------ DATA FOR THIS EXERCISE ------
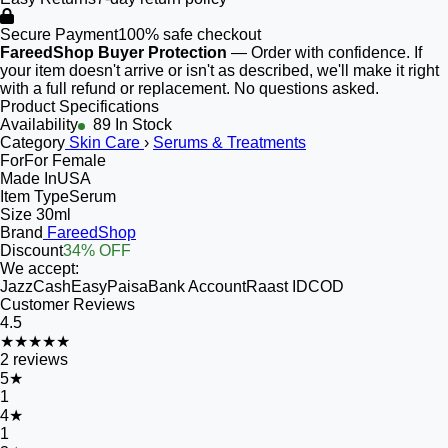
Secure Payment
100% safe checkout
FareedShop Buyer Protection
— Order with confidence. If
your item doesn't arrive or isn't as described, we'll make it right
with a full refund or replacement. No questions asked.
Product Specifications
Availability
89 In Stock
Category
Skin Care
›
Serums & Treatments
For
For Female
Made In
USA
Item Type
Serum
Size
30ml
Brand
FareedShop
Discount
34% OFF
We accept:
JazzCash
EasyPaisa
Bank Account
Raast ID
COD
Customer Reviews
4.5
★★★★★
2
reviews
5
★
1
4
★
1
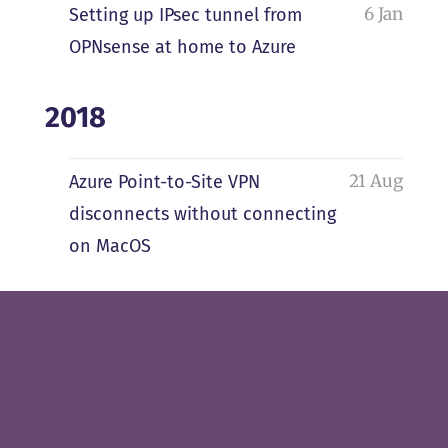
6 Jan
Setting up IPsec tunnel from
OPNsense at home to Azure
2018
21 Aug
Azure Point-to-Site VPN
disconnects without connecting
on MacOS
------
● **ABOUT THIS EXERCISE**
The output must match the records word for word, except that no pictures appear.

● **ANSWER SPACE**
Secure Payment
100% safe checkout
FareedShop Buyer Protection
— Order with confidence. If
your item doesn't arrive or isn't as described, we'll make it right
with a full refund or replacement. No questions asked.
Product Specifications
Availability
89 In Stock
Category
Skin Care
›
Serums & Treatments
For
For Female
Made In
USA
Item Type
Serum
Size
30ml
Brand
FareedShop
Discount
34% OFF
We accept:
JazzCash
EasyPaisa
Bank Account
Raast ID
COD
Customer Reviews
4.5
★★★★★
2
reviews
5
★
1
4
★
1
6 Jan
Setting up IPsec tunnel from
OPNsense at home to Azure
2018
21 Aug
Azure Point-to-Site VPN
disconnects without connecting
on MacOS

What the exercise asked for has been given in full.